2. Dos documentos que juntou ao petitório de recurso
(fotocópia da acta de apuramento geral e da reclamação que perante ela o recorrente formulou), extrai-se que:
- na secção de voto nº 10 da assembleia de voto da freguesia da Cova da Piedade, a acta que acompanhava as operações de apuramento parcial realizada naquela secção não se encontrava totalmente preenchida, pois que, de entre o mais, não continha os resultados eleitorais decorrentes da votação aí realizada;
- a assembleia de apuramento geral, que decorreu nos dias 16, 17, 20 e
22 de Dezembro, decidiu, quanto a este ponto, tomar em conta, para o apuramento dos resultados da eleição feita na secção de voto em causa, os números constantes do edital do apuramento provisório aí elaborado;
- em face disso, o ora recorrente apresentou, junto da assembleia de apuramento geral, reclamação na qual pedia que fossem 'recontados todos os votos existentes no tribunal por forma a apurar a constatação das divergências existentes entre os diferentes Órgãos Autárquicos', solicitando, ainda, que lhe fosse fornecida fotocópia da acta relativa à secção de voto nº 10 da assembleia de voto da freguesia da Cova da Piedade, bem como 'fotocópia das actas nas quais se verificava divergência de votação para os diferentes Órgãos Autárquicos';
- estribou aquela reclamação ponderando que a acta respeitante à mencionada secção de voto nº 10 não continha qualquer 'indicação da votação nas diferentes forças políticas', que o edital não era 'um elemento fidedigno', contendo 'divergências de votação para os diferentes Órgãos Autárquicos' indiciadora de que teria havido '21 cidadãos eleitores que votaram para um dos Órgãos e se abstiveram para outros', sem que daquela acta se fizesse menção de que declararam ao presidente da mesa a sua vontade em se abster, entregando-lhe os boletins de voto e, por fim, que uma tal divergência existia
'noutras mesas, embora em muito menor proporção, sem que das actas' constasse 'o que aconteceu aos respectivos votos';
- a assembleia de apuramento geral decidiu indeferir a reclamação apresentada, ponderando que, estando a acta em causa assinada, apenas por esquecimento nela não foram escritos os resultados da eleição feita na citada secção de voto nº 10, os quais, porém, constam do edital atrás mencionado, assinalando ainda que não competia àquela assembleia efectuar a recontagem dos votos entrados nas urnas e, no tocante ao pedido de fotocópia, igualmente o indeferiu argumentando que a mesma poderia ser obtida junto da entidade à ordem de quem ficou confiada.

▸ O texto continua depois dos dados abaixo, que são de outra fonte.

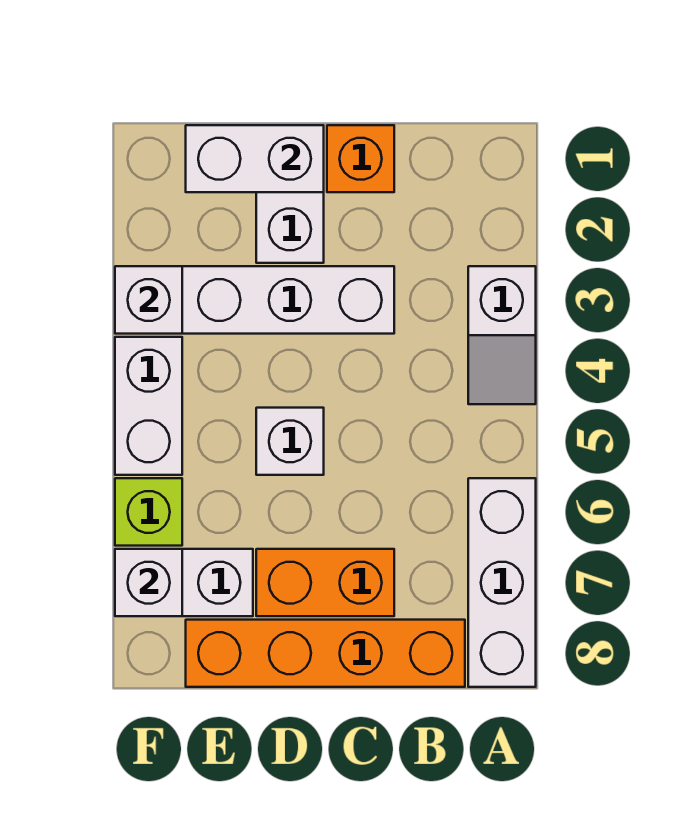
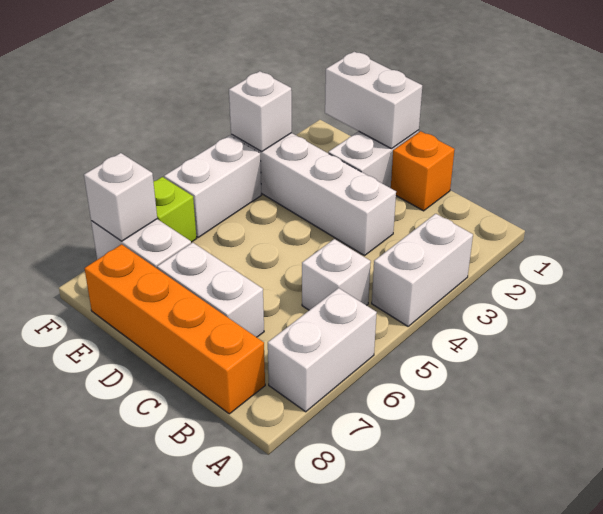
white slope A3:A4 level 1 top 3 -> white brick A3:A4 level 1
white brick A6:A8 level 1 -> white brick A6:A7 level 1
orange brick C7:D7 level 1 -> white brick C7:D7 level 1
white brick D5 level 1 -> white brick B5 level 1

3. O ora recorrente, na petição, reafirmou a argumentação carreada à reclamação apresentada perante a assembleia de apuramento geral, acrescentando, no que ora releva, que:-
- o edital não é dotado de fidedignidade, já que se não encontra assinado por todos os membros da mesa, não podendo dele colherem-se os elementos relativos à abstenção;
- em consequência da não menção dos votos obtidos pelas forças concorrentes relativamente aos diversos órgãos autárquicos e da não menção das abstenções, é a acta referente à operações de apuramento parcial
'nula';
- entende ele, recorrente, 'de acordo com os elementos constantes da assembleia de apuramento geral', que a divergência assinalada no edital respeitante ao apuramento parcial da aludida secção de voto nº 10 'é susceptível de influir no resultado geral da eleição para Câmara e Assembleia Municipal já que só os votos expressos (520) poderiam permitir ao Partido Socialista eleger mais um vereador, já que a diferença, para a eleição do 11º mandato é inferior a 64 votos, segundo crê', existindo para a Assembleia Municipal 'uma diferença de cerca de duas centenas de votos para a eleição do ultimo mandato';
- tocantemente às secções de voto números 8, 16, 23 e 25 da assembleia de voto da freguesia do Laranjeiro, 7 da assembleia de voto da freguesia do Feijó, 3, 4, 5 e 10 da assembleia de voto da freguesia da Cova da Piedade, 8 e 24 da assembleia de voto da freguesia de Almada, 10 e 13 da assembleia de voto da freguesia da Caparica, 3 e 5 da assembleia de voto da freguesia da Trafaria, 3 e 4 da assembleia de voto da freguesia da Costa, 2 e 11 da assembleia de voto da freguesia da Charneca e 4, 5, 7 e 10 da assembleia de voto da freguesia da Sobreda, as respectivas actas, não obstante haver
'divergências entre os votos expressos para os diferentes orgãos autárquicos', não mencionam 'quaisquer elementos relativos aos eleitores que quiseram abster-se', não indicando, por outro lado, o número de votos inutilizados;
- em face da recusa da fotocópia das actas das operações de apuramento parcial, não é, ao agora impugnante, possível 'conferir o número de cidadãos que votaram'.
4. Foi solicitada oficiosamente pelo Tribunal cópia da acta das operações de votação e apuramento relativas à secção nº 10 da assembleia de voto da freguesia da Cova da Piedade, vindo a ser satisfeito o pedido por intermédio de envio de telecópia de tal acta.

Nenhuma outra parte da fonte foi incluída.